# Just got a 2.1



## zedron (Apr 5, 2011)

So, Ive been comptemplating getting a bike for a while to help work around my back issue. I was looking at Specialized, Felt, Giant, Cannondale and Trek. After my two weeks of researching, browsing, test riding I settled on a 2.1. 
I was initially looking at CF frames so I was sort of fixed on a Specialized because I thought that it was the best feeling for me. I went into my local Trek store and the salesman I had was very helpful and informative. He suggested I try out an aluminium bike and give it a test ride. I agreed and away I went. Overall I like the feeling the aluminium bike gave me compared to a CF. Maybe because I do drag racing and the stiff feeling is what I am used to.
I took this test ride and put it in my head and went to another LBS and test rode a Specialized and Felt aluminium bike and liked the Trek the best. I went to another LBS and tried an aluminum Cannondale, and Giant with the same results. So, I now just figured out what exactly kind of bike I wanted. Next step was to sell the wife 100% on the idea.
I sold the wife yesterday and also sold her on getting her own road bike as well with me. Today I went back there and put everything on layaway with a half payment deposit till Saturday when everything that had to be ordered would be in.

Definetly looking forward to riding this Sunday.


----------



## Trek2.3 (Sep 13, 2009)

I have a Trek 2.1. It is a great bike. You'll love it.


----------



## Para8291 (Jul 18, 2010)

Congrats on the new bike. That's awesome that your wife will ride too.


----------



## TrekBikeRider (Jul 21, 2010)

Trek2.3 said:


> I have a Trek 2.1. It is a great bike. You'll love it.


Your username begs to differ.


----------



## Trek2.3 (Sep 13, 2009)

TrekBikeRider said:


> Your username begs to differ.


To be precise: FX7.2; *2.1*; 2.3; and 5.2. Four Trek bikes at the moment.
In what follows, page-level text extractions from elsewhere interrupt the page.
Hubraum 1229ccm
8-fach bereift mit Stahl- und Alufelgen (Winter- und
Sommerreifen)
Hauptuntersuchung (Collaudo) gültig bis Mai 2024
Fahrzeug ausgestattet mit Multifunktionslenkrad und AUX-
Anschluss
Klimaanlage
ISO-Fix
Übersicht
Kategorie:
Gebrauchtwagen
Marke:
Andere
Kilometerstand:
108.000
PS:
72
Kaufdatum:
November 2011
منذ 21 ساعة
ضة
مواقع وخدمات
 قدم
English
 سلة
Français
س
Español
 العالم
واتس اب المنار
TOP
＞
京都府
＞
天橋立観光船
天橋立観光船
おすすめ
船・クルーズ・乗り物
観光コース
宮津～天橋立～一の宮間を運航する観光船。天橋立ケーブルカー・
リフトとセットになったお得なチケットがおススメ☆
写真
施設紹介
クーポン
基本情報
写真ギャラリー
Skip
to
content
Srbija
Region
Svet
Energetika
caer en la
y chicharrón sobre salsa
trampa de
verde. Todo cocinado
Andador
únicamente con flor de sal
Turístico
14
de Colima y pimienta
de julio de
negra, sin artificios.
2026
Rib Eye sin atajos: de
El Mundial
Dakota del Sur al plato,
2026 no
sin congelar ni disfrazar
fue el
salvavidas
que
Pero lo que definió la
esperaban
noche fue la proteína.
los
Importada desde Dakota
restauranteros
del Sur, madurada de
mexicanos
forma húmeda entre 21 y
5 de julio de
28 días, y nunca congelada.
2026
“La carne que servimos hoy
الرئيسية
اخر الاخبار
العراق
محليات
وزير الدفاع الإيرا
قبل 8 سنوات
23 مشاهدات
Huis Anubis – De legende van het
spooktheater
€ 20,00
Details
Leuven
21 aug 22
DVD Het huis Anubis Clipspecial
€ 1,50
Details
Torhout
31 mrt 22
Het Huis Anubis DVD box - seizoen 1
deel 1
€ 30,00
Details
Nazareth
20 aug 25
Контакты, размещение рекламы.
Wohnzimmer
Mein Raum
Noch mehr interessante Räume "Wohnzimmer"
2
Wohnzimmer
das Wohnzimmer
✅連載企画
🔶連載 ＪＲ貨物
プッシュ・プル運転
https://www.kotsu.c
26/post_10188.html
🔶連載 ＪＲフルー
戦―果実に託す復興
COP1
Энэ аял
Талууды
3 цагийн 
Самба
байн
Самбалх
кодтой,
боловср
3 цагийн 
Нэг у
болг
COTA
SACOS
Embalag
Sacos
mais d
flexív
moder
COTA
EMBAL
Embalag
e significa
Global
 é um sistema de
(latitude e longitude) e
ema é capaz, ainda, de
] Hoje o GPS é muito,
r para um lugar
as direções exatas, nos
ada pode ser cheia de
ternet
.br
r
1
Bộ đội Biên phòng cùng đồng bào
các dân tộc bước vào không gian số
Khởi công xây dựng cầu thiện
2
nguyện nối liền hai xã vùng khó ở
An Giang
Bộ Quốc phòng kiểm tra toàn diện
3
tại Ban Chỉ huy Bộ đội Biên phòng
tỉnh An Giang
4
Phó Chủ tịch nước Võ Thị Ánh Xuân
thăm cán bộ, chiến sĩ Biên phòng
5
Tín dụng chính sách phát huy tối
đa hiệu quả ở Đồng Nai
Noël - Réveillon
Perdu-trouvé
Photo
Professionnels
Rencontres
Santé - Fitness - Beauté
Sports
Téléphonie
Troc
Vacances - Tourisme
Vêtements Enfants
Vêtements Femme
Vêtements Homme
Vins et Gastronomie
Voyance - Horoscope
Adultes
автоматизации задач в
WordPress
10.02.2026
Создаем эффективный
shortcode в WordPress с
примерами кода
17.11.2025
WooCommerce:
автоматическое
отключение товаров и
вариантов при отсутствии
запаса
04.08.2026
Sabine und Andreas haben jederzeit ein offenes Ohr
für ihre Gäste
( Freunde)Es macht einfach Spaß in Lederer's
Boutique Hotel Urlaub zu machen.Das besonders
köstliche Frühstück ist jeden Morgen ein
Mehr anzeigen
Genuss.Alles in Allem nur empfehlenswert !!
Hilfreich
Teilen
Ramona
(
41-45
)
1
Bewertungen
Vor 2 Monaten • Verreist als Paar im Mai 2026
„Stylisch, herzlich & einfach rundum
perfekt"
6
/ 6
My LBS loves me.

Plus a 1.5 waiting for me in London (cheaper to buy used on Ebay and dump after touring than to pay Delta Airlines to transport one of the others).


----------



## TrekBikeRider (Jul 21, 2010)

Trek2.3 said:


> To be precise: FX7.2; *2.1*; 2.3; and 5.2. Four Trek bikes at the moment. My LBS loves me.
> 
> Plus a 1.5 waiting for me in London (cheaper to buy used on Ebay and dump after touring than to pay Delta Airlines to transport one of the others).


So basically I should give you my username. I only have one Trek bike... a 6 Series SSL Madone. Love it!!


----------



## runnerstreet (Aug 8, 2010)

Pictures???


----------